### Requests
1: Condense the paragraph of the S4TF training excerpt that begins "We use a shorcut" into two sentences, keeping its main facts.
2: Update the part of the S4TF training excerpt that opens with the words containing "We use a shorcut: model.variables" and closes with "softmaxCrossEntropy(logits: $0(xb), labels: yb)", putting "offset" wherever "bias" appears.

### Page extract
We use a shorcut: model.variables
stands for model.allDifferentiableVariables
in S4TF. It extracts from our model a new struct with only the trainable parameters. For instance if model
is a BatchNorm layer, it has four tensor of floats: running mean, runing std, weights and bias. The corresponding model.variables
only has the weights and bias tensors.
When we get the gradients of our model, we have another structure of the same type, and it's possible to perform basic arithmetic on those structures to make the update step super simple:
for epoch in 1 ... epochs {
for i in 0 ..< (n-1)/bs {
let startIdx = i * bs
let endIdx = startIdx + bs
let xb = xTrain[startIdx..<endIdx]
let yb = yTrain[startIdx..<endIdx]
let (loss, grads) = model.valueWithGradient {
softmaxCrossEntropy(logits: $0(xb), labels: yb)

### Information supplied
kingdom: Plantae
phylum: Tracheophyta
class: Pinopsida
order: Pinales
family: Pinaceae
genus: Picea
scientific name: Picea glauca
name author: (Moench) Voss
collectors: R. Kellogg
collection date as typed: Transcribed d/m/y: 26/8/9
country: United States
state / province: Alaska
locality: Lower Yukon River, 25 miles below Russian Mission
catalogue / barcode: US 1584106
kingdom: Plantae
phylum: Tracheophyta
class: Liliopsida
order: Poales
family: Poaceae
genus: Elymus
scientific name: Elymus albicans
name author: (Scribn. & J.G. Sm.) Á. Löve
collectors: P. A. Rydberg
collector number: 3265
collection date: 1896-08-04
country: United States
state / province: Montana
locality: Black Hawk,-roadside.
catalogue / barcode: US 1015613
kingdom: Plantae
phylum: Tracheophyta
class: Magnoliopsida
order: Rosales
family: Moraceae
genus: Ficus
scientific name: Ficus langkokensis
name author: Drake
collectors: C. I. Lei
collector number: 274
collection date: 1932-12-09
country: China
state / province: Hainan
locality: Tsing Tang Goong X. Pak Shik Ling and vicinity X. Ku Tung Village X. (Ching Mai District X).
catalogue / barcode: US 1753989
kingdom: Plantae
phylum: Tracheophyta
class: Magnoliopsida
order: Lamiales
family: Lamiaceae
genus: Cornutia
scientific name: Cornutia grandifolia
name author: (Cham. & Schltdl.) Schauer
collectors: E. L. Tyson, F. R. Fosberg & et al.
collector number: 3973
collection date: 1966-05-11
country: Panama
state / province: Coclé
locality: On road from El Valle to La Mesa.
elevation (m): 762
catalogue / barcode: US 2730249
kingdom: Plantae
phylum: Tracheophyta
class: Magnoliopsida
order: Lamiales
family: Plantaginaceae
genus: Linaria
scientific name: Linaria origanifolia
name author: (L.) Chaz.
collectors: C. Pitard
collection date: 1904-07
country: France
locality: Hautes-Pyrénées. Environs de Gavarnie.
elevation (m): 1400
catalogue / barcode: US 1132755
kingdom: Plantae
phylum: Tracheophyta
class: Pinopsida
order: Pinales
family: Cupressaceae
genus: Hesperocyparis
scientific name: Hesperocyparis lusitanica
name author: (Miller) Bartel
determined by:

### Solutions to each task
1: In S4TF, model.variables is shorthand for model.allDifferentiableVariables, which extracts a new struct from the model containing only its trainable parameters. A BatchNorm layer, for instance, holds four float tensors (running mean, running std, weights and bias), but its model.variables has only the weights and bias.

2:
We use a shorcut: model.variables
stands for model.allDifferentiableVariables
in S4TF. It extracts from our model a new struct with only the trainable parameters. For instance if model
is a BatchNorm layer, it has four tensor of floats: running mean, runing std, weights and offset. The corresponding model.variables
only has the weights and offset tensors.
When we get the gradients of our model, we have another structure of the same type, and it's possible to perform basic arithmetic on those structures to make the update step super simple:
for epoch in 1 ... epochs {
for i in 0 ..< (n-1)/bs {
let startIdx = i * bs
let endIdx = startIdx + bs
let xb = xTrain[startIdx..<endIdx]
let yb = yTrain[startIdx..<endIdx]
let (loss, grads) = model.valueWithGradient {
softmaxCrossEntropy(logits: $0(xb), labels: yb)